Fig 3. Cellular localization of Figla expression in tilapia gonads by IHC.

Figla was abundantly observed in early primary oocytes at 90 (A) and 150 dah (B) of XX fish. No signal was detected in the control testis (C and D). Arrows indicate positive immunostaining.

Fig 4. Screening, analysis and histological investigations of Fig1a-transgene fish.

(A) Confirmation of transgene insertion by genomic PCR and sequencing. Lane 1 and 6, DNA marker; Lane 2, XY fish carrying Figla-transgene; Lane 3 and 4, using plasmid and water as template, respectively; Lane 5, XY control fish. (B) Comparison of GSI (Gonadal Somatic Index) of control and Fig1a-transgene XY fish. Data were expressed as means ± S.E.M. of control (n = 4) and Fig1a-transgene XY (n = 13) fish. Different letters indicate statistical differences at P<0.05. (C) Expression analysis of Figla gene in the testis of the Fig1a-transgene and control XY fish by real-time PCR. (D) Expression profiles of Figla in the gonad of control XX, Figla-transgene XY fish and control XY fish at 90 dah analyzed by Western blotting. β-Actin was used as reference protein to validate equal loading for Western blot analysis. O, Ovary; T, Testis; #1–4, four individuals of Figla-transgene XY. (E) Spermatogonia and all phases of spermatogenic cells could be detected in the testis of the control XY fish. However, only spermatogonia cells, but not later phase spermatogenic cells of spermatocytes and spermatids, were detected in Fig1a-transgene XY testes (F). Abundant expression of hrGFP (H) and Figla (J) were detected in the Fig1a-transgene XY testis, while no positive immunostaining was observed for hrGFP (G) and Figla (I) in the control testis. Arrows indicate positive immunostaining of respective genes. Inset represents the low magnified view of the respective gonads.

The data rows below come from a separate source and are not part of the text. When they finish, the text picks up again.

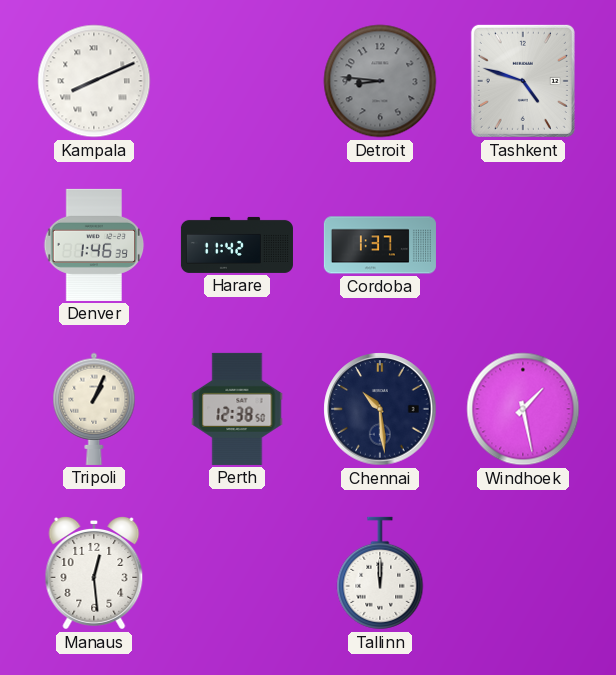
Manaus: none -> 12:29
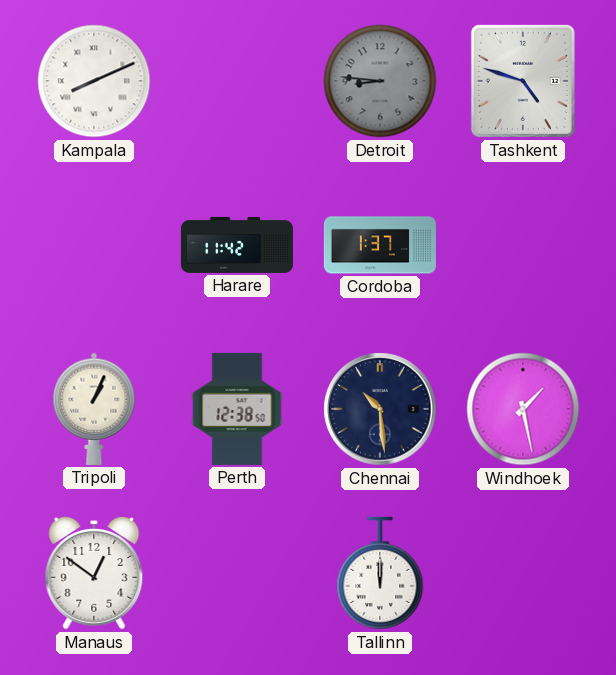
Denver: 1:46 -> none
Manaus: 12:29 -> 12:51
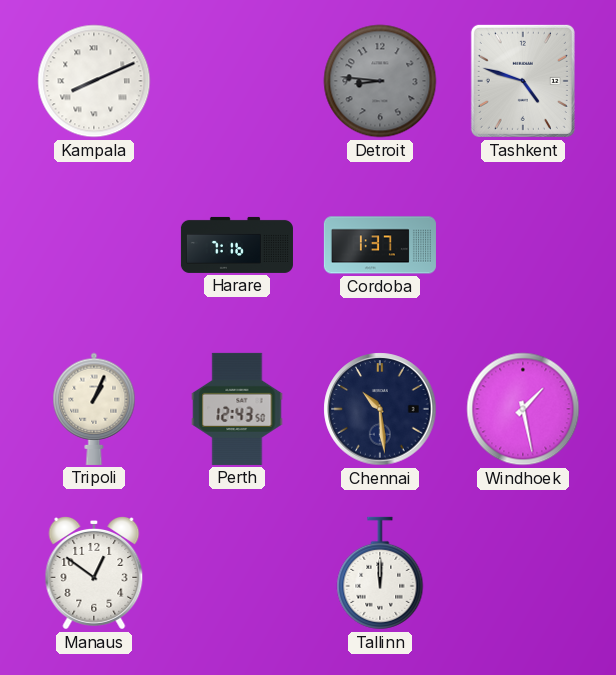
Harare: 11:42 -> 7:16
Perth: 12:38 -> 12:43
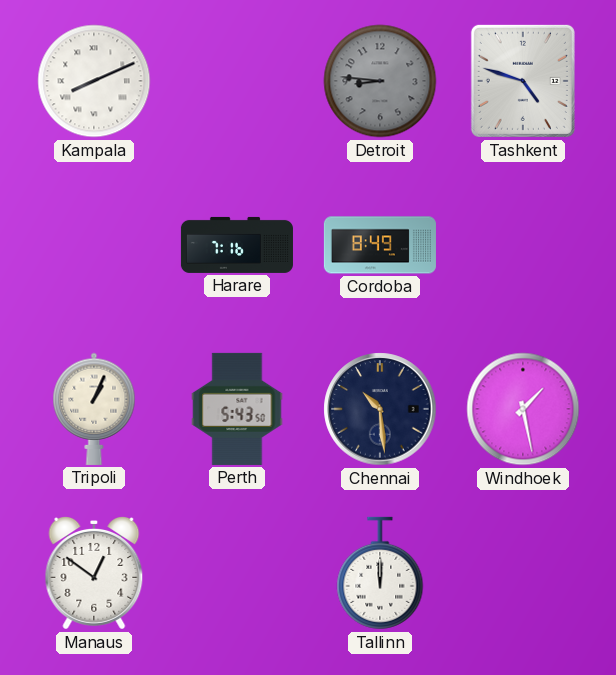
Cordoba: 1:37 -> 8:49
Perth: 12:43 -> 5:43
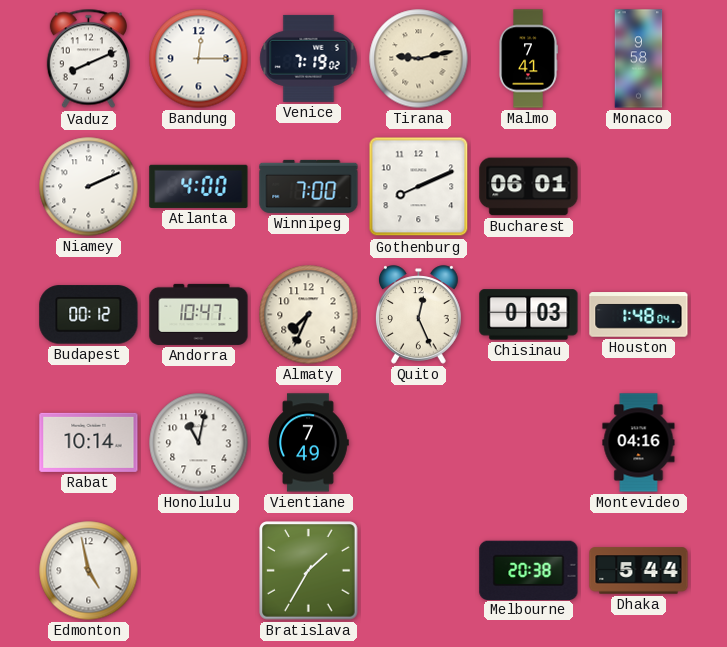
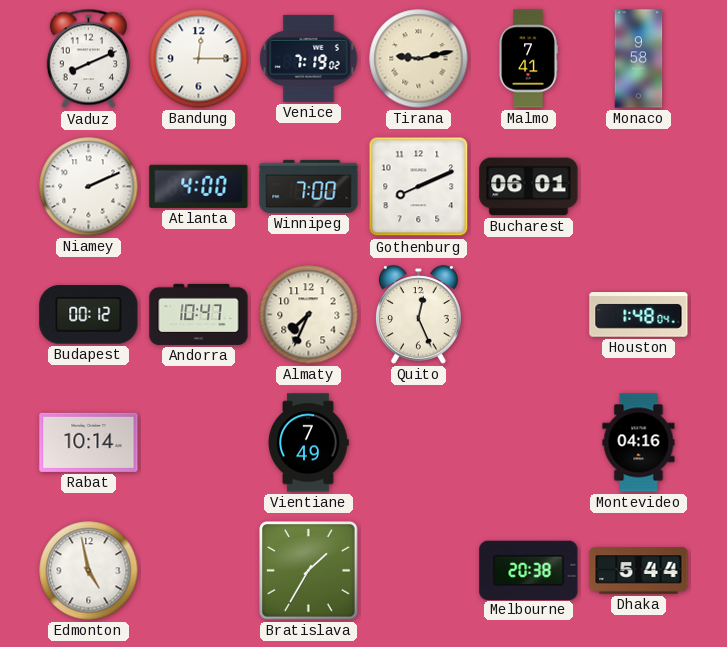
Chisinau: 0:03 -> none
Honolulu: 11:02 -> none
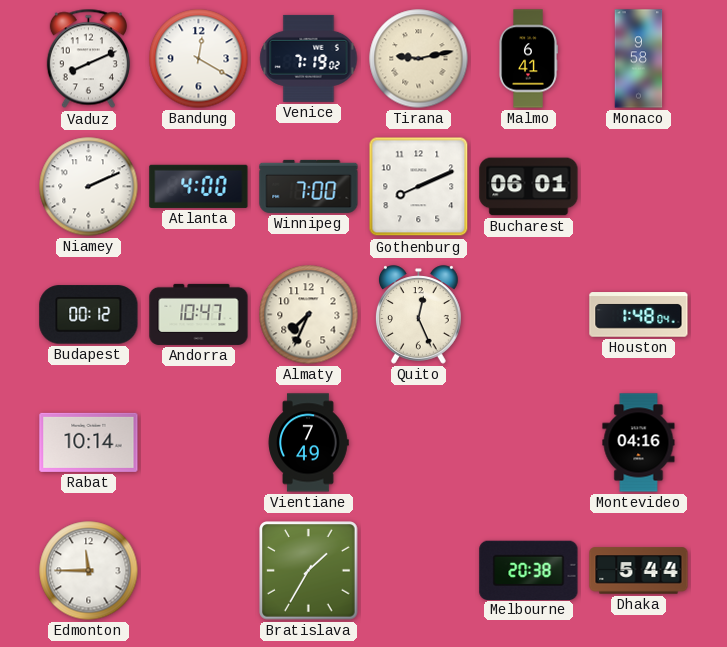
Bandung: 12:15 -> 12:20
Malmo: 7:41 -> 6:41
Edmonton: 4:58 -> 11:45
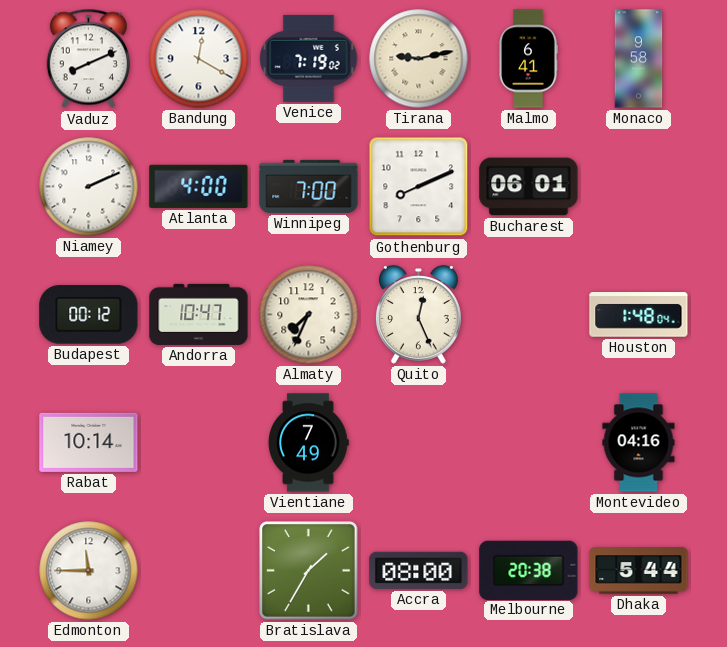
Accra: none -> 08:00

Fig 5. Effects of Fig1a over-expression on subcellular re-organization of somatic and germ cell markers.

No significant difference of Dmrt1, Cyp17a1 and StAR were detected between Fig1a-transgene (A, C, E) and control group (B, D, F). Abundant expression of Sycp3 was detected in the testis of the control fish (H), while no positive immunostaining for Sycp3 was detected in the testis for the Figla-transgene fish (G). Arrows indicate positive immunostaining for each gene.

Fig 6. Comparative transcriptional profiling of Figla-transgene and control XY fish.

Expression of dmrt1, prm, cyp17a1, hsd3b1 and star in Figla-transgene and control fish at 90 dah were measured by real-time PCR. Relative mRNA levels were represented as means ± S.E.M. of 3 independent samples for the control fish and 5 samples for the Figla-transgene fish. *, indicates the significant difference (P<0.05) between the control and Figla-transgene fish.

Fig 7. Comparison of serum 11-KT levels between Figla-transgene and control XY fish.

Results were presented as means ± S.E.M. of 6 independent samples, respectively.